A version of this post was originally written for Contemporary Christianity.
In 2012 a furore erupted across
South Africa following the public exhibition of a painting by a ‘white’ South
African artist, Brett Murray. Expressing a strand of public perception relating
to the numerous scandals surrounding Jacob Zuma, the current President of South
Africa, it depicts the President in a Lenin-like fashion with his genitals
exposed. As well as the painting being vandalised shortly after it was
displayed, some even called for the artist to be stoned to death for the way he
had insulted the President. A
fascinating debate followed raising the question of why something one might
have thought as an acceptable form of political commentary within the context
of a democracy could provoke such an impassioned response.
Due to the artist being ‘white’,
and bearing in mind South Africa’s history of racism and oppression, many have
interpreted the painting as racist. However, to interpret it in this way is
insufficient as it does not account for the way in which the conflicting views
crossed racial boundaries, as indeed many ‘whites’ also took exception to it.
Pointing to different systems of meaning-making (worldviews) at play, I would
argue the furore was the result of an unintended but volatile clash of values:
freedom of speech versus the right to dignity and respect, fuelled by an
unresolved Apartheid past. However, such a clash of values is not limited to
South Africa. It can be seen in the
lethal violence that ensued following the printing of cartoons by the French
magazine, Charlie Hebdo depicting the Prophet Mohammed. Like the painting of
Zuma there are those that will see the cartoons as providing legitimate
political commentary while others will interpret it as a form of Islamophobia.
These illustrations bring into
the question the relationship between political correctness and the right to
free speech. However, they also raise a number of deeper questions that need to
be probed. For example, they raise the question of identity and how different
groups interpret and make sense of the world around them. They also raise the
question of social values and how groups prioritise certain values over others.

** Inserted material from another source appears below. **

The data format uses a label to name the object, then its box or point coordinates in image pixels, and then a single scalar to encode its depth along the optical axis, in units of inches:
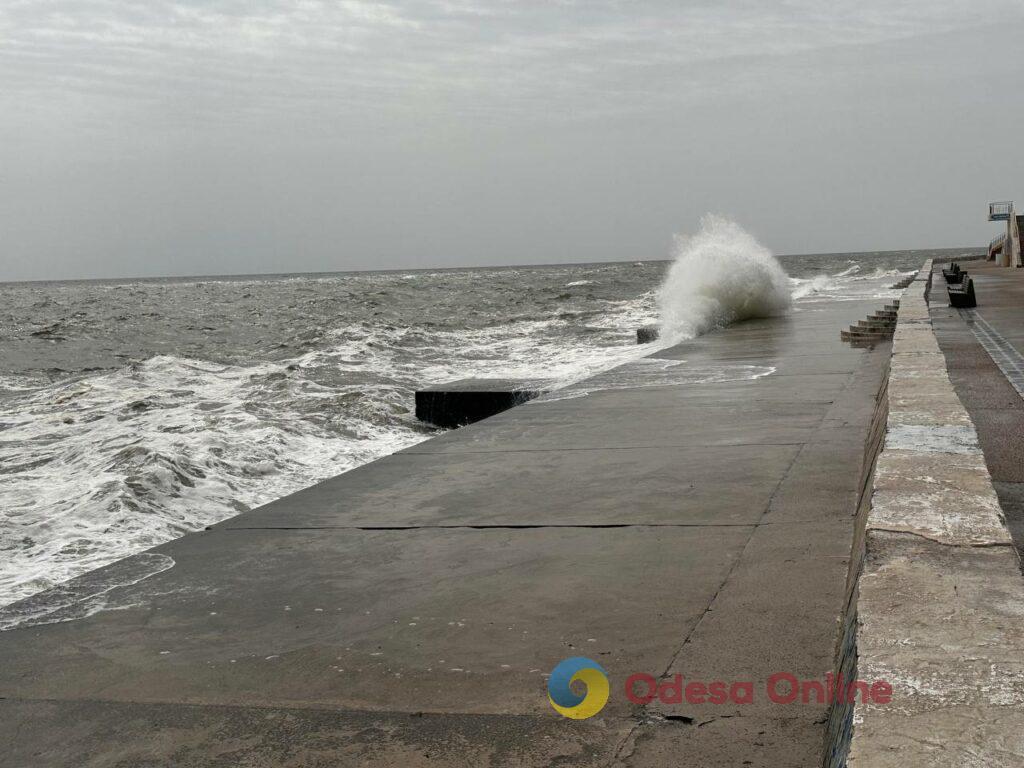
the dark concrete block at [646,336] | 596.7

They necessitate both asking what happens when competing values and ways of
interpreting reality collide and thinking about the impact this might have on
building peaceful societies.
These questions challenge
Western liberal thought that is largely driven by an individualist worldview
and that promotes values such as gender equality, personal autonomy and freedom
of speech. While other societies may support such values they can be
prioritised in different ways. In collective cultures it is the respect of
elders and leaders and maintaining the honour and dignity of a group that is
given priority. Consequently, to draw Zuma or the prophet Mohamed in such ways
serves as a complete affront to the culture. However, what is important to
understand is that our values speak to our sense of identity and feeling safe
in the world. Subsequently, a perceived threat to these values, coupled with
histories of inequality and oppression, can solicit a violent response and
contribute to intergroup conflict as they act to destabilise ones sense of
well-being in the world – as illustrated with the painting of Zuma and the
drawings of the prophet Mohamed.
So how do we respond to this?
Should the value of free speech trump the right to dignity and respect or even
the right to religious freedom? To what extent should it be curbed by political
correctness? If we defend our value for free speech (or other western values
for that matter) are we not imposing what we perceive as the superiority of our
worldview over the ‘other’? Is that not a form of colonialism – cultural
colonialism in this case? Moreover, it raises the extent to which we assume the
‘other’ thinks like us. In the interests of building peaceful society, perhaps we
need to give the ‘other’ a little more room to exist, acknowledge
and accept that perhaps there is more than one truth so that we can open up the
space for dialogue that promotes acceptance and transformation.